Transcribe each record exactly, but omit pictures.

↓

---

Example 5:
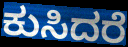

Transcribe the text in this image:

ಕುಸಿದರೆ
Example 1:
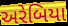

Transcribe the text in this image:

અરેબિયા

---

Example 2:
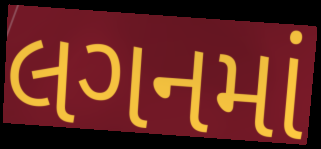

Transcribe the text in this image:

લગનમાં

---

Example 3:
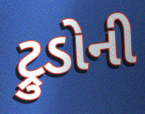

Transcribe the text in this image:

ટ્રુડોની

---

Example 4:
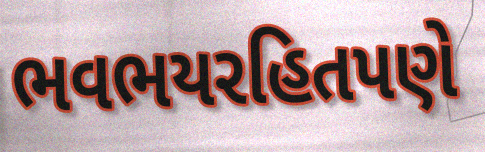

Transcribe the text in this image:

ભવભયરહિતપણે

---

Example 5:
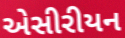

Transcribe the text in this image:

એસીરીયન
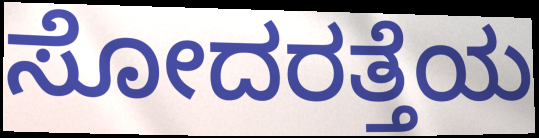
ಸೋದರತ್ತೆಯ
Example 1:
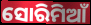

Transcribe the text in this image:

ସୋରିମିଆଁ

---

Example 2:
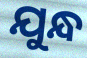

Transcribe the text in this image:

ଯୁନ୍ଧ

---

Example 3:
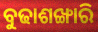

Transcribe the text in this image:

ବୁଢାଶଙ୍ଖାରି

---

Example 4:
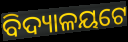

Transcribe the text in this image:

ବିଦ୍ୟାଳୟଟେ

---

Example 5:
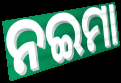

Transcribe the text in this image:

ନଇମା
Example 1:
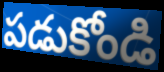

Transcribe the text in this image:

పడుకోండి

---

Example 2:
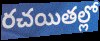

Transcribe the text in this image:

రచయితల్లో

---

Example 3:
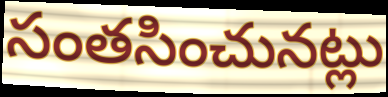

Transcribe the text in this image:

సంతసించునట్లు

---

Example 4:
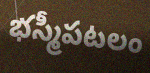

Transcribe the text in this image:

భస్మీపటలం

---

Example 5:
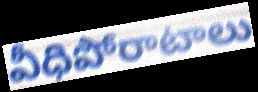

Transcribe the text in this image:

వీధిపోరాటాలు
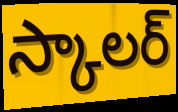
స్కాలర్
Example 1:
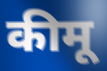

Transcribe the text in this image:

↑

Task solution »
---

Example 5:

Transcribe the text in this image:

ಕುಸಿದರೆ
Example 1:

Transcribe the text in this image:

અરેબિયા

---

Example 2:

Transcribe the text in this image:

લગનમાં

---

Example 3:

Transcribe the text in this image:

ટ્રુડોની

---

Example 4:

Transcribe the text in this image:

ભવભયરહિતપણે

---

Example 5:

Transcribe the text in this image:

એસીરીયન
ಸೋದರತ್ತೆಯ
Example 1:

Transcribe the text in this image:

ସୋରିମିଆଁ

---

Example 2:

Transcribe the text in this image:

ଯୁନ୍ଧ

---

Example 3:

Transcribe the text in this image:

ବୁଢାଶଙ୍ଖାରି

---

Example 4:

Transcribe the text in this image:

ବିଦ୍ୟାଳୟଟେ

---

Example 5:

Transcribe the text in this image:

ନଇମା
Example 1:

Transcribe the text in this image:

పడుకోండి

---

Example 2:

Transcribe the text in this image:

రచయితల్లో

---

Example 3:

Transcribe the text in this image:

సంతసించునట్లు

---

Example 4:

Transcribe the text in this image:

భస్మీపటలం

---

Example 5:

Transcribe the text in this image:

వీధిపోరాటాలు
స్కాలర్
Example 1:

Transcribe the text in this image:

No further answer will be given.